The NuNet Team working on this project:
Name: Kabir Veitas, PhD AI, MBA
Location: Brussels, Belgium
LinkedIn: https://www.linkedin.com/in/vveitas/
Position: Co-Founder & CEO/CTO
Bio:
Working in the computer software, research and management consulting industries with demonstrated experience. Skilled in Artificial Intelligence, cognitive and computer sciences, systems thinking, technology strategy, strategic business planning, management and social science research. Strong operations professional with a Doctor of Philosophy - PhD focused in Multi/Interdisciplinary Studies from Vrije Universiteit Brussel.
Name: Janaina Senna, MSc CS, MBA
Location: Belo Horizonte, Brasil
LinkedIn: https://www.linkedin.com/in/janaina-farnese-senna/
Position: Product Owner
Bio:
Master's degree in computer science and played different roles over the past 20 years, such as development manager, tech lead, and system architect, helping organizations launch new software and hardware products in the telecommunication and energy areas. As a product owner, she has shaped the product vision into manageable tasks and constructed the bridge between developers and stakeholders. She enjoys seeing products coming to life!
Name: Dagim Sisay Anbessie, BSc CS
Location: Addis Ababa, Ethiopia
LinkedIn: https://www.linkedin.com/in/dagim-sisay-7b4b05b8/
Position: Tech Lead
Bio:
Experience in projects in the areas of Robotics, Machine Learning, System Software Development and Server Application Deployment and Administration for several international clients. At SingularityNET he worked on AI and misc. software development. Main responsibilities lay in researching the development path, technology to be used and directing specific tasks to the dev team. Additionally, he has been involved in system development when circumstances demand it.
Name: Samuel Lake
Location: Phuket, Thailand
LinkedIn: https://www.linkedin.com/in/sam-lake-a04698127/
Position: Dev Rel / Community testing
Bio:
30 Years Experience in delivering projects in the areas of IT Infrastructure / Cloud / Networking/ IOT Sam's responsibilities at NuNet are working alongside the development team to test and provide input into solutions being developed as well as handling communications with and input from the community.
Name: Jennifer Bourke, BA, MSc
Location: Dublin, Ireland
LinkedIn: https://www.linkedin.com/in/jennifer-bourke-1bb286158/
Position: Marketing and Community Lead
Bio:
A data-driven marketing expert with a postgraduate degree in digital marketing and data analytics.
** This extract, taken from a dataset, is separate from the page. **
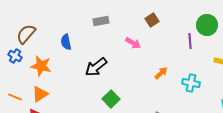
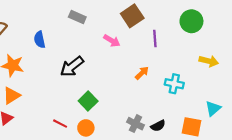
brown square: (152, 20) -> (132, 16), size x1.5
gray rectangle: (101, 21) -> (77, 17), turned 35
purple line: (190, 41) -> (155, 38), moved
Currently pursuing a postgraduate degree in global leadership, she combines her strategic marketing skills with a global perspective. With over 6 years of experience, Jennifer has a proven track record of driving successful marketing campaigns.
Name: Ilija Radeljic, MSc CE
Location: Oslo, Norway
LinkedIn: https://www.linkedin.com/in/ilija-radelji%C4%87-2108ab14/
Position: COO
Bio:
Corporate industry veteran and AI&Blockchain enthusiast. This combination brings a wealth of 15 years of experience managing major infrastructure, power and manufacturing projects to the emerging blockchain world and its applications.
15+ years of experience in business negotiation, partnerships, leads, market entry, project management, promotion and presentations worldwide.
Formal engineering education, MSc Civil Engineering + MIT Sloan Executive Management and Leadership certified.
Cardano Catalyst Community Advisor and Cardano Catalyst Veteran Community Advisor since the beginning (Fund2) and consulted several funded proposals in Cardano Catalyst.
External auditors:
NuNet is also collaborating with the external auditing company Obsidian (https://obsidian.systems/)) which has been contracted to audit the core platform development as well as specific use case integrations such as this one.
We intend to extend their contract (or hire another suitable 3rd party auditor) for auditing the implementation of this research work as well.
External support:
NuNet has a capable team (30+) to tackle the project but sometimes some extra resources or skills might be needed outside of the available pool. This will be sourced either as additional employees or subcontracted depending on the size and length of the development.